Copy the lines of the listing word for word, starting at the line that contains "pose: elev=182.9 azim=51.4" and ending after the line that contains "Dot at: (272, 186)".

▶ Data records:
--

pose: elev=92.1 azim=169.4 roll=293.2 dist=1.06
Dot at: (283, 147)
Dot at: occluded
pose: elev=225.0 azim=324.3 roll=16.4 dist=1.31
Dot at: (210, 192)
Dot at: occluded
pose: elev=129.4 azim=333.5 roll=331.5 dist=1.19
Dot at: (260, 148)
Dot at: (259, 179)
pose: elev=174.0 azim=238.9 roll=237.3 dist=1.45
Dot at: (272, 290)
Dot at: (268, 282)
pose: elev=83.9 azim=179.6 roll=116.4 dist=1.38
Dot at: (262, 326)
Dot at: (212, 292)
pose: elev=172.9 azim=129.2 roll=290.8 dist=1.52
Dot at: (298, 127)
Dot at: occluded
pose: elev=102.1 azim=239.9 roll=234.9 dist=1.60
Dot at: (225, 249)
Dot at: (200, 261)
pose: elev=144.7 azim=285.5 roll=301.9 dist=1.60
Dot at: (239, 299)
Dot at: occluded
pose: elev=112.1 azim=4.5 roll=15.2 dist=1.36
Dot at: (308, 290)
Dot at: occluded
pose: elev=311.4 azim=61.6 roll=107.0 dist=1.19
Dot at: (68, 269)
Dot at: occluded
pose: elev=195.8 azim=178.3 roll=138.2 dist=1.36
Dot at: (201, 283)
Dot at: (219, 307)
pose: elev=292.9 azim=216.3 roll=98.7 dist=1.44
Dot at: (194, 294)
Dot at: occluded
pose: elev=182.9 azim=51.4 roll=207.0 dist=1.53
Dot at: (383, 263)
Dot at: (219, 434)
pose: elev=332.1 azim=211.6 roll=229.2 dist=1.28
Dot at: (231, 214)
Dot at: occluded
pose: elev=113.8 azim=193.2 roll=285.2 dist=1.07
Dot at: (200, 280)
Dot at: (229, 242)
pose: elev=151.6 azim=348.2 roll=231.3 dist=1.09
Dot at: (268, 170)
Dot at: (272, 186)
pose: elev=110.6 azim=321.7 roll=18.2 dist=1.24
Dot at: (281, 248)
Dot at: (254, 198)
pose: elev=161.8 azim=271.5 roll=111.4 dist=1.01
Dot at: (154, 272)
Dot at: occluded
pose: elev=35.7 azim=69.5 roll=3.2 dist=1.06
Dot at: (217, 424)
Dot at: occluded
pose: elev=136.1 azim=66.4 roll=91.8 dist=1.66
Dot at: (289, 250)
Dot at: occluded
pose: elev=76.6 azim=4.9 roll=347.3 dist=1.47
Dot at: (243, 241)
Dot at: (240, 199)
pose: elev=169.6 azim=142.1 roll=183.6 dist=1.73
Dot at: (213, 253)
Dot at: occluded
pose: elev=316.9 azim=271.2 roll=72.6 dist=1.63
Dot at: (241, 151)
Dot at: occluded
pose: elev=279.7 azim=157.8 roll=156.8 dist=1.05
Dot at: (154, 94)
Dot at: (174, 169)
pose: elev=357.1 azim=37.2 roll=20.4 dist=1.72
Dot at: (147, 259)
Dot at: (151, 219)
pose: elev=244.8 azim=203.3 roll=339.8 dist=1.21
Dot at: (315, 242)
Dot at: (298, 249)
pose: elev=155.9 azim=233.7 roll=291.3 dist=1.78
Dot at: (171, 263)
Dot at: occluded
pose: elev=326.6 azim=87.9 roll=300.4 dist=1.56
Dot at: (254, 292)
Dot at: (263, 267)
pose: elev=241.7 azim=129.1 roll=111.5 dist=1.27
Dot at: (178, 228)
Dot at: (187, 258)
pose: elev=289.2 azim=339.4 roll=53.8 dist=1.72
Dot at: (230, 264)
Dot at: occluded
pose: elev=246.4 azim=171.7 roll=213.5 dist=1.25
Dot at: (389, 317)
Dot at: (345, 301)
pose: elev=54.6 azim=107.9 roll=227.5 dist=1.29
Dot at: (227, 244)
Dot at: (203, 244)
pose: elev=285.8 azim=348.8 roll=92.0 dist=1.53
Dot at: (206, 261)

--

▶ EXPECTED ANSWER:
pose: elev=182.9 azim=51.4 roll=207.0 dist=1.53
Dot at: (383, 263)
Dot at: (219, 434)
pose: elev=332.1 azim=211.6 roll=229.2 dist=1.28
Dot at: (231, 214)
Dot at: occluded
pose: elev=113.8 azim=193.2 roll=285.2 dist=1.07
Dot at: (200, 280)
Dot at: (229, 242)
pose: elev=151.6 azim=348.2 roll=231.3 dist=1.09
Dot at: (268, 170)
Dot at: (272, 186)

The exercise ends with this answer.